Consigne:
Recopiez toutes les lignes de données en remplaçant « bbox » par « box », sans rien modifier d'autre.

[Éléments du jeu de données]
________________________

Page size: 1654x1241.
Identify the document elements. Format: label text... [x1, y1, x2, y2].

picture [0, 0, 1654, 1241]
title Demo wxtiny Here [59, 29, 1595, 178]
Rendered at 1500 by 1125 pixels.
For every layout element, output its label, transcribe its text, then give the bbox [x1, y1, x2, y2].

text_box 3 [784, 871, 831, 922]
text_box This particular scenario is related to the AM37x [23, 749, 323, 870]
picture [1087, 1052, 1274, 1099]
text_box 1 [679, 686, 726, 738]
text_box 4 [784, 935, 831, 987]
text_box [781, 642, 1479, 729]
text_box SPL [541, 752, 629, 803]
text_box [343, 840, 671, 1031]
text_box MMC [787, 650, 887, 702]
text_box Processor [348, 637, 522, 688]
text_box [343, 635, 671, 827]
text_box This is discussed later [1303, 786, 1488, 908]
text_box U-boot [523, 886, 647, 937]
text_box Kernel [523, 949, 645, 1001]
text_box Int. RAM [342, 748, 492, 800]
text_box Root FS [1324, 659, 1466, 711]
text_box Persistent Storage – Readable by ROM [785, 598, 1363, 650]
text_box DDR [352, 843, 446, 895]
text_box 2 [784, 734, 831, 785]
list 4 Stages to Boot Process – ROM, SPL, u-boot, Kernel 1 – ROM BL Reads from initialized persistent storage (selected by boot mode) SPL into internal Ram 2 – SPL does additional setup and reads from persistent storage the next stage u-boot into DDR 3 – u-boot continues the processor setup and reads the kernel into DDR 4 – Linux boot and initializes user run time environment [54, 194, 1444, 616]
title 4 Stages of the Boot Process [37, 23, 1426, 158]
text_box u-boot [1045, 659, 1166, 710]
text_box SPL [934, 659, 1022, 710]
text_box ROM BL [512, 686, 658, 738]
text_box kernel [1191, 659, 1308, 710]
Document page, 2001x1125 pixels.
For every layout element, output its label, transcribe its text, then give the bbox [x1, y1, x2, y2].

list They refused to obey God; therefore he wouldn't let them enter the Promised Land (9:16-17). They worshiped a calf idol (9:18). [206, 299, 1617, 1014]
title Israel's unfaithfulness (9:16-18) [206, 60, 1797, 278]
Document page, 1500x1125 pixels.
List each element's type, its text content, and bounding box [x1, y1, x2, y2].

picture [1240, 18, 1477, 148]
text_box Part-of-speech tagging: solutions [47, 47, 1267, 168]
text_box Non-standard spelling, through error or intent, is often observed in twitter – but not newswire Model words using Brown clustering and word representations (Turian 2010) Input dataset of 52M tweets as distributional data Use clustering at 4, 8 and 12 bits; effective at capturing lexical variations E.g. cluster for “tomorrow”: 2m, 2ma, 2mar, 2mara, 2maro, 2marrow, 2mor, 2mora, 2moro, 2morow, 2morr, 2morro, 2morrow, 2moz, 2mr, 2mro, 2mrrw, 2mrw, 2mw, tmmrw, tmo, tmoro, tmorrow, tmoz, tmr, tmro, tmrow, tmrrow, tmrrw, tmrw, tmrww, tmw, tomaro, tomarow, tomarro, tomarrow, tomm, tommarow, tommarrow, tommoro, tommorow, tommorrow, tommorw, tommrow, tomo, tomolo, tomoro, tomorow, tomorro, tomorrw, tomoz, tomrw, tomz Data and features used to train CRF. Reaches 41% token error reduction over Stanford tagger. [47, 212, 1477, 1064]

________________________

Réponse rédigée:
Page size: 1654x1241.
Identify the document elements. Format: label text... [x1, y1, x2, y2].

picture [0, 0, 1654, 1241]
title Demo wxtiny Here [59, 29, 1595, 178]
Rendered at 1500 by 1125 pixels.
For every layout element, output its label, transcribe its text, then give the box [x1, y1, x2, y2].

text_box 3 [784, 871, 831, 922]
text_box This particular scenario is related to the AM37x [23, 749, 323, 870]
picture [1087, 1052, 1274, 1099]
text_box 1 [679, 686, 726, 738]
text_box 4 [784, 935, 831, 987]
text_box [781, 642, 1479, 729]
text_box SPL [541, 752, 629, 803]
text_box [343, 840, 671, 1031]
text_box MMC [787, 650, 887, 702]
text_box Processor [348, 637, 522, 688]
text_box [343, 635, 671, 827]
text_box This is discussed later [1303, 786, 1488, 908]
text_box U-boot [523, 886, 647, 937]
text_box Kernel [523, 949, 645, 1001]
text_box Int. RAM [342, 748, 492, 800]
text_box Root FS [1324, 659, 1466, 711]
text_box Persistent Storage – Readable by ROM [785, 598, 1363, 650]
text_box DDR [352, 843, 446, 895]
text_box 2 [784, 734, 831, 785]
list 4 Stages to Boot Process – ROM, SPL, u-boot, Kernel 1 – ROM BL Reads from initialized persistent storage (selected by boot mode) SPL into internal Ram 2 – SPL does additional setup and reads from persistent storage the next stage u-boot into DDR 3 – u-boot continues the processor setup and reads the kernel into DDR 4 – Linux boot and initializes user run time environment [54, 194, 1444, 616]
title 4 Stages of the Boot Process [37, 23, 1426, 158]
text_box u-boot [1045, 659, 1166, 710]
text_box SPL [934, 659, 1022, 710]
text_box ROM BL [512, 686, 658, 738]
text_box kernel [1191, 659, 1308, 710]
Document page, 2001x1125 pixels.
For every layout element, output its label, transcribe its text, then give the box [x1, y1, x2, y2].

list They refused to obey God; therefore he wouldn't let them enter the Promised Land (9:16-17). They worshiped a calf idol (9:18). [206, 299, 1617, 1014]
title Israel's unfaithfulness (9:16-18) [206, 60, 1797, 278]
Document page, 1500x1125 pixels.
List each element's type, its text content, and bounding box [x1, y1, x2, y2].

picture [1240, 18, 1477, 148]
text_box Part-of-speech tagging: solutions [47, 47, 1267, 168]
text_box Non-standard spelling, through error or intent, is often observed in twitter – but not newswire Model words using Brown clustering and word representations (Turian 2010) Input dataset of 52M tweets as distributional data Use clustering at 4, 8 and 12 bits; effective at capturing lexical variations E.g. cluster for “tomorrow”: 2m, 2ma, 2mar, 2mara, 2maro, 2marrow, 2mor, 2mora, 2moro, 2morow, 2morr, 2morro, 2morrow, 2moz, 2mr, 2mro, 2mrrw, 2mrw, 2mw, tmmrw, tmo, tmoro, tmorrow, tmoz, tmr, tmro, tmrow, tmrrow, tmrrw, tmrw, tmrww, tmw, tomaro, tomarow, tomarro, tomarrow, tomm, tommarow, tommarrow, tommoro, tommorow, tommorrow, tommorw, tommrow, tomo, tomolo, tomoro, tomorow, tomorro, tomorrw, tomoz, tomrw, tomz Data and features used to train CRF. Reaches 41% token error reduction over Stanford tagger. [47, 212, 1477, 1064]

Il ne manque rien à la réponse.